=== REQUIREMENT ===
The whole listing, pictures aside, should be reproduced exactly.
------------------------------
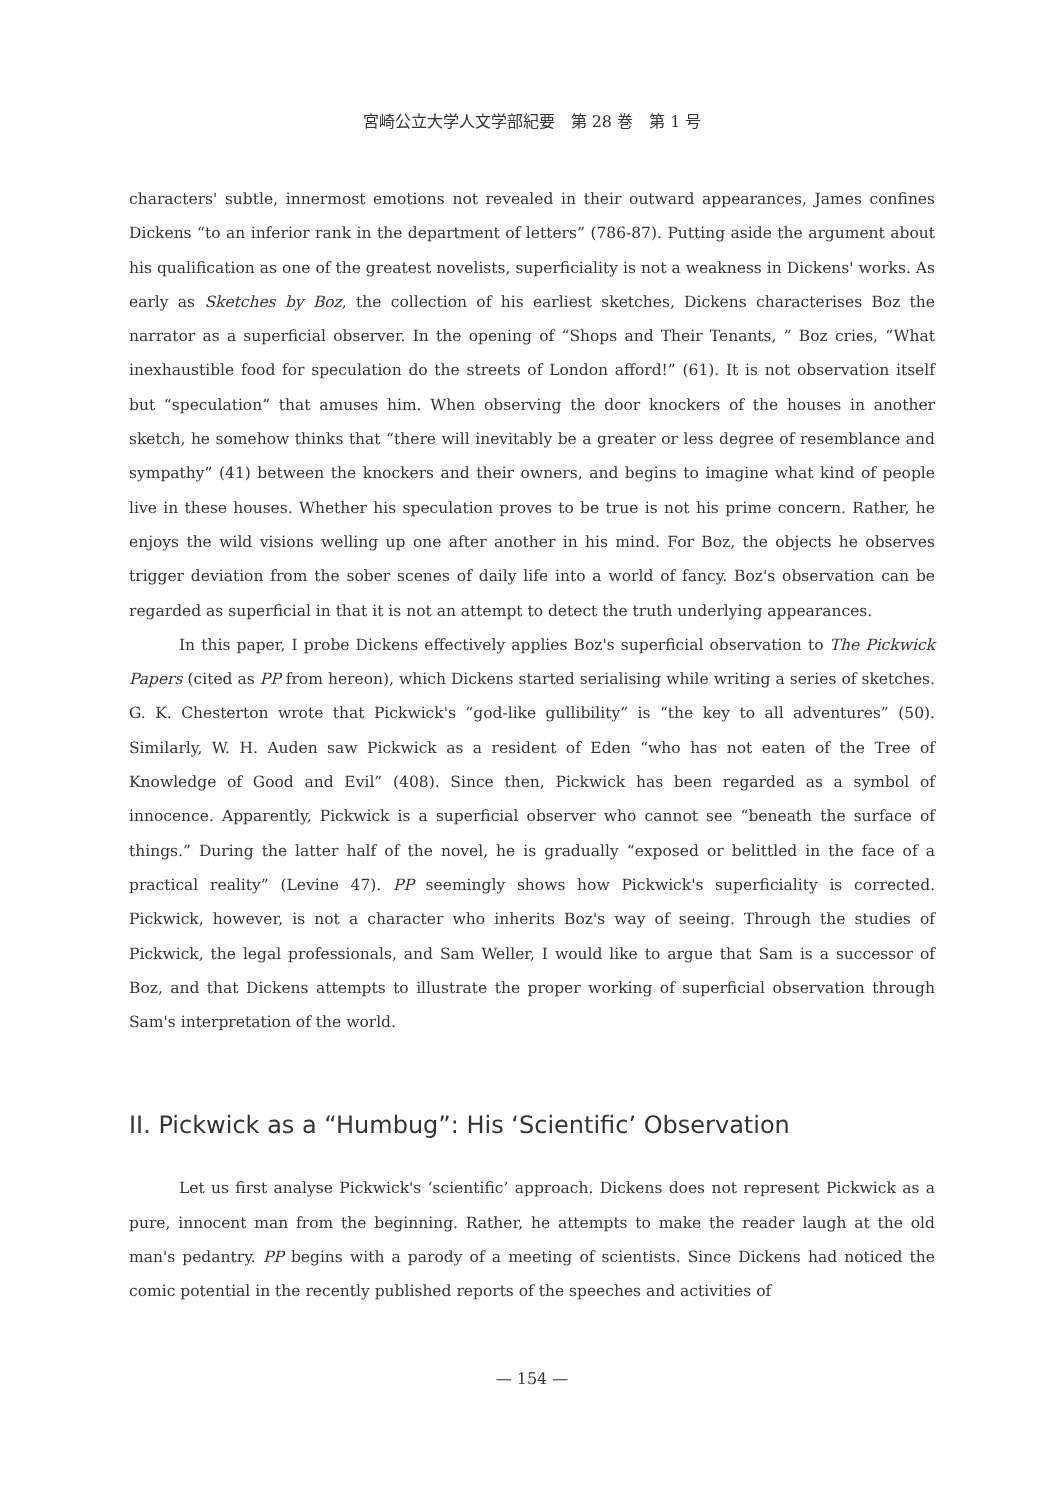宮崎公立大学人文学部紀要　第 28 巻　第 1 号
characters' subtle, innermost emotions not revealed in their outward appearances, James confines Dickens “to an inferior rank in the department of letters” (786-87). Putting aside the argument about his qualification as one of the greatest novelists, superficiality is not a weakness in Dickens' works. As early as Sketches by Boz, the collection of his earliest sketches, Dickens characterises Boz the narrator as a superficial observer. In the opening of “Shops and Their Tenants, ” Boz cries, “What inexhaustible food for speculation do the streets of London afford!” (61). It is not observation itself but “speculation” that amuses him. When observing the door knockers of the houses in another sketch, he somehow thinks that “there will inevitably be a greater or less degree of resemblance and sympathy” (41) between the knockers and their owners, and begins to imagine what kind of people live in these houses. Whether his speculation proves to be true is not his prime concern. Rather, he enjoys the wild visions welling up one after another in his mind. For Boz, the objects he observes trigger deviation from the sober scenes of daily life into a world of fancy. Boz's observation can be regarded as superficial in that it is not an attempt to detect the truth underlying appearances.
In this paper, I probe Dickens effectively applies Boz's superficial observation to The Pickwick Papers (cited as PP from hereon), which Dickens started serialising while writing a series of sketches. G. K. Chesterton wrote that Pickwick's “god-like gullibility” is “the key to all adventures” (50). Similarly, W. H. Auden saw Pickwick as a resident of Eden “who has not eaten of the Tree of Knowledge of Good and Evil” (408). Since then, Pickwick has been regarded as a symbol of innocence. Apparently, Pickwick is a superficial observer who cannot see “beneath the surface of things.” During the latter half of the novel, he is gradually “exposed or belittled in the face of a practical reality” (Levine 47). PP seemingly shows how Pickwick's superficiality is corrected. Pickwick, however, is not a character who inherits Boz's way of seeing. Through the studies of Pickwick, the legal professionals, and Sam Weller, I would like to argue that Sam is a successor of Boz, and that Dickens attempts to illustrate the proper working of superficial observation through Sam's interpretation of the world.
II. Pickwick as a “Humbug”: His ‘Scientific’ Observation
Let us first analyse Pickwick's ‘scientific’ approach. Dickens does not represent Pickwick as a pure, innocent man from the beginning. Rather, he attempts to make the reader laugh at the old man's pedantry. PP begins with a parody of a meeting of scientists. Since Dickens had noticed the comic potential in the recently published reports of the speeches and activities of
— 154 —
------------------------------
=== TASK RESULT ===
宮崎公立大学人文学部紀要　第 28 巻　第 1 号
characters' subtle, innermost emotions not revealed in their outward appearances, James confines Dickens “to an inferior rank in the department of letters” (786-87). Putting aside the argument about his qualification as one of the greatest novelists, superficiality is not a weakness in Dickens' works. As early as Sketches by Boz, the collection of his earliest sketches, Dickens characterises Boz the narrator as a superficial observer. In the opening of “Shops and Their Tenants, ” Boz cries, “What inexhaustible food for speculation do the streets of London afford!” (61). It is not observation itself but “speculation” that amuses him. When observing the door knockers of the houses in another sketch, he somehow thinks that “there will inevitably be a greater or less degree of resemblance and sympathy” (41) between the knockers and their owners, and begins to imagine what kind of people live in these houses. Whether his speculation proves to be true is not his prime concern. Rather, he enjoys the wild visions welling up one after another in his mind. For Boz, the objects he observes trigger deviation from the sober scenes of daily life into a world of fancy. Boz's observation can be regarded as superficial in that it is not an attempt to detect the truth underlying appearances.
In this paper, I probe Dickens effectively applies Boz's superficial observation to The Pickwick Papers (cited as PP from hereon), which Dickens started serialising while writing a series of sketches. G. K. Chesterton wrote that Pickwick's “god-like gullibility” is “the key to all adventures” (50). Similarly, W. H. Auden saw Pickwick as a resident of Eden “who has not eaten of the Tree of Knowledge of Good and Evil” (408). Since then, Pickwick has been regarded as a symbol of innocence. Apparently, Pickwick is a superficial observer who cannot see “beneath the surface of things.” During the latter half of the novel, he is gradually “exposed or belittled in the face of a practical reality” (Levine 47). PP seemingly shows how Pickwick's superficiality is corrected. Pickwick, however, is not a character who inherits Boz's way of seeing. Through the studies of Pickwick, the legal professionals, and Sam Weller, I would like to argue that Sam is a successor of Boz, and that Dickens attempts to illustrate the proper working of superficial observation through Sam's interpretation of the world.
II. Pickwick as a “Humbug”: His ‘Scientific’ Observation
Let us first analyse Pickwick's ‘scientific’ approach. Dickens does not represent Pickwick as a pure, innocent man from the beginning. Rather, he attempts to make the reader laugh at the old man's pedantry. PP begins with a parody of a meeting of scientists. Since Dickens had noticed the comic potential in the recently published reports of the speeches and activities of
— 154 —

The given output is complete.